##### Text segment

# My personal review of Mitch Rosen's "Leather Lightning"



## Grenadier (Jan 2, 2008)

Many of you know of the Mitch Rosen company, a maker of some of the finest holsters in the world.  

As with any high quality leather holster, y'all also probably know that it takes time to break in the holster, to the point where you don't have to emulate the circus strongman to draw your gun smoothly.  After all, holsters come slightly undersized, and really hold onto the gun snugly.  

This is good in one way, that by the time the leather has been properly broken in, that you still have a snug fit, and for those who carry open top (non-thumb break) holsters, this is much needed thing.  

However, as I stated earlier, you're going to be giving your arm and shoulder some sore spots, as you practice drawing from a very tight fitting holster that you just bought.  


Well, this need not be the case.  The Mitch Rosen company has a substance they sell called 'Leather Lightning.'

http://www.mitchrosen.com/product_line/miscellaneous/body_miscellaneous.html

It's a gel-like compound composed of polysiloxanes, that gives the leather surface some lubricity, while not affecting the leather's composition at all.  This way, you can draw your gun with reasonable force, and by the time the Leather Lightning wears off, your holster has been properly broken in, and left undamaged.  

Some people might be thinking "well, I could use Vaseline and do the same thing!"  

Bad move.  Vaseline, Neats Foot Oil, etc., can all decompose the leather, weakening it.  While this may not be a problem for clothing items, a baseball glove, or a bag, those aren't exactly items that you're going to be depending your life on, are they?  

A high quality leather holster has to be stiff.  You can't run the risk of softening the leather of a holster, or else you'll end up with a holster that will no longer hold the gun snugly to your body (making concealment more difficult), or worse yet, a holster that could tear apart.  


As a chemist, I've confirmed that the Leather Lightning has no effect on the leather, other than to give you that temporary lubricated surface, that lasts long enough until the holster has been broken in.  No oxidation, no decomposition, etc.  


The next question some people may have is "well, how long does that bottle last?"  

Easy.  I've had the same bottle for 6 years.  I've used it on 7 different brand new holsters, some Galco, some Desantis, some Mitch Rosen, and they only required a dab the size of four rice grains (long grain) to coat the inner surfaces.  You can use more if you like, of course, but I've found that size to work just fine for my purposes.  


So, if you're someone who has a fancy for various high quality leather holsters that have tight fits, then this is an accessory that I strongly recommend that you get.  It does the job, period.


----------



## SFC JeffJ (Jan 2, 2008)

Thanks for the review.  I just ordered some new leather, so I think I'll be picking up a bottle of this and give it a shot.


----------



## Brian R. VanCise (Jan 2, 2008)

Yes thanks for the review!


----------



## KenpoTex (Jan 3, 2008)

thanks for the info.


----------

##########

Action item A: Please reproduce the records word for word, starting at the line that contains "EVICES, STARTING" and ending at the last line of the records. Leave the pictures out.

##### Data

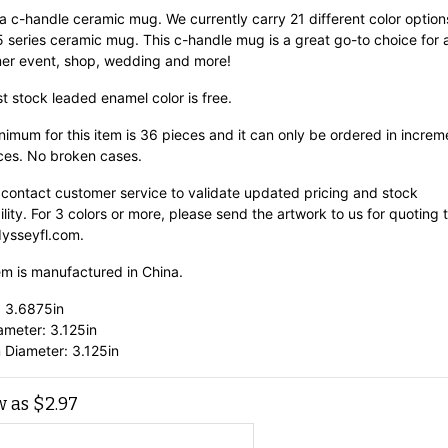
 a c-handle ceramic mug. We currently carry 21 different color option
15 series ceramic mug. This c-handle mug is a great go-to choice for 
er event, shop, wedding and more!
st stock leaded enamel color is free.
imum for this item is 36 pieces and it can only be ordered in increm
ces. No broken cases.
 contact customer service to validate updated pricing and stock
ility. For 3 colors or more, please send the artwork to us for quoting 
ysseyfl.com.
em is manufactured in China.
: 3.6875in
ameter: 3.125in
 Diameter: 3.125in
w as
$
2.97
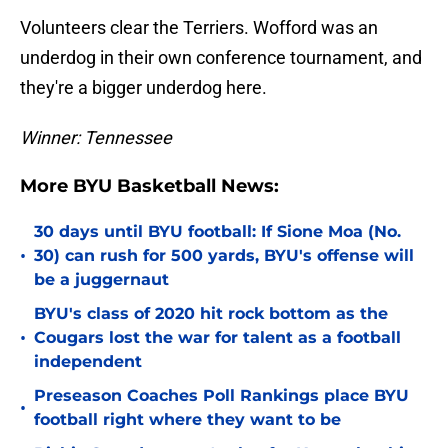
Volunteers clear the Terriers. Wofford was an
underdog in their own conference tournament, and
they're a bigger underdog here.
Winner: Tennessee
More BYU Basketball News:
30 days until BYU football: If Sione Moa (No.
•
30) can rush for 500 yards, BYU's offense will
be a juggernaut
BYU's class of 2020 hit rock bottom as the
•
Cougars lost the war for talent as a football
independent
Preseason Coaches Poll Rankings place BYU
•
football right where they want to be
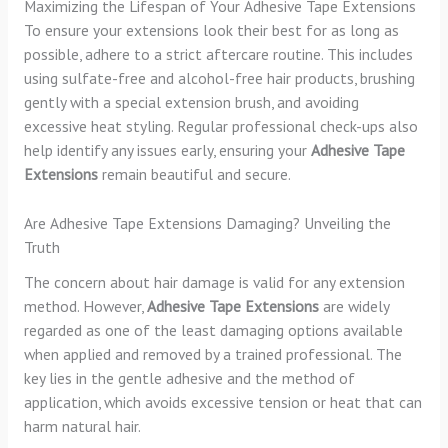
Maximizing the Lifespan of Your Adhesive Tape Extensions
To ensure your extensions look their best for as long as
possible, adhere to a strict aftercare routine. This includes
using sulfate-free and alcohol-free hair products, brushing
gently with a special extension brush, and avoiding
excessive heat styling. Regular professional check-ups also
help identify any issues early, ensuring your
Adhesive Tape
Extensions
remain beautiful and secure.
Are Adhesive Tape Extensions Damaging? Unveiling the
Truth
The concern about hair damage is valid for any extension
method. However,
Adhesive Tape Extensions
are widely
regarded as one of the least damaging options available
when applied and removed by a trained professional. The
key lies in the gentle adhesive and the method of
application, which avoids excessive tension or heat that can
harm natural hair.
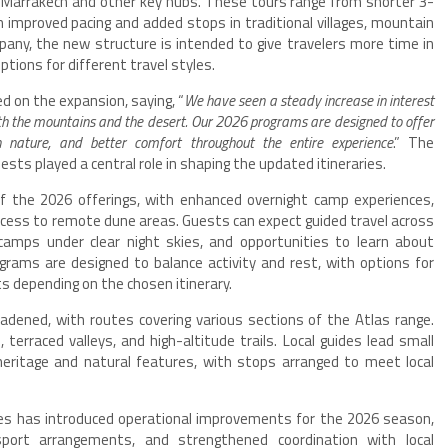
 Marrakech and other key hubs. These tours range from shorter 3-
 improved pacing and added stops in traditional villages, mountain
pany, the new structure is intended to give travelers more time in
ptions for different travel styles.
on the expansion, saying, “
We have seen a steady increase in interest
h the mountains and the desert. Our 2026 programs are designed to offer
n nature, and better comfort throughout the entire experience
.” The
s played a central role in shaping the updated itineraries.
 the 2026 offerings, with enhanced overnight camp experiences,
cess to remote dune areas. Guests can expect guided travel across
camps under clear night skies, and opportunities to learn about
ograms are designed to balance activity and rest, with options for
s depending on the chosen itinerary.
dened, with routes covering various sections of the Atlas range.
 terraced valleys, and high-altitude trails. Local guides lead small
heritage and natural features, with stops arranged to meet local
res has introduced operational improvements for the 2026 season,
nsport arrangements, and strengthened coordination with local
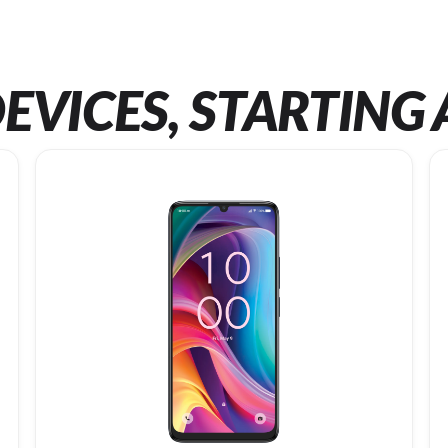
EVICES, STARTING 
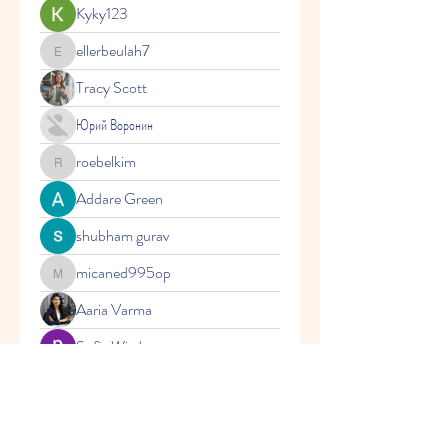
Kyky123
ellerbeulah7
ellerbeulah7
Tracy Scott
Юрий Воронин
roebelkim
roebelkim
Addare Green
shubham gurav
micaned995op
micaned995op
Aaria Varma
Sofia Wisdom
Vasilisa Firsova
layn.jaaziel
layn.jaaziel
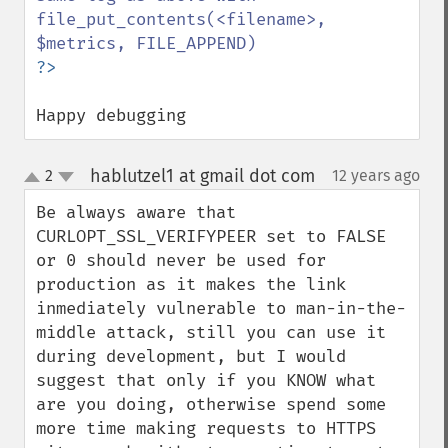
file_put_contents(<filename>, 
Happy debugging
hablutzel1 at gmail dot com
2
12 years ago
¶
up
down
Be always aware that 
CURLOPT_SSL_VERIFYPEER set to FALSE 
or 0 should never be used for 
production as it makes the link 
inmediately vulnerable to man-in-the-
middle attack, still you can use it 
during development, but I would 
suggest that only if you KNOW what 
are you doing, otherwise spend some 
more time making requests to HTTPS 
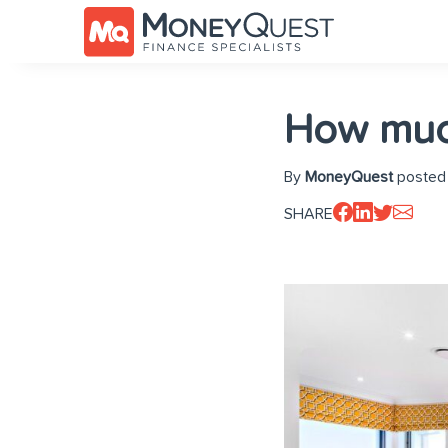
How much
By
MoneyQuest
posted
SHARE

##########

Action item B: List the usernames of everyone who posted in the Leather Lightning thread.

Written reply A:
EVICES, STARTING 
Kyky123
ellerbeulah7
ellerbeulah7
Tracy Scott
Юрий Воронин
roebelkim
roebelkim
Addare Green
shubham gurav
micaned995op
micaned995op
Aaria Varma
Sofia Wisdom
Vasilisa Firsova
layn.jaaziel
layn.jaaziel
file_put_contents(<filename>, 
Happy debugging
hablutzel1 at gmail dot com
2
12 years ago
¶
up
down
Be always aware that 
CURLOPT_SSL_VERIFYPEER set to FALSE 
or 0 should never be used for 
production as it makes the link 
inmediately vulnerable to man-in-the-
middle attack, still you can use it 
during development, but I would 
suggest that only if you KNOW what 
are you doing, otherwise spend some 
more time making requests to HTTPS 
How much
By
MoneyQuest
posted
SHARE

Written reply B:
Grenadier
SFC JeffJ
Brian R. VanCise
KenpoTex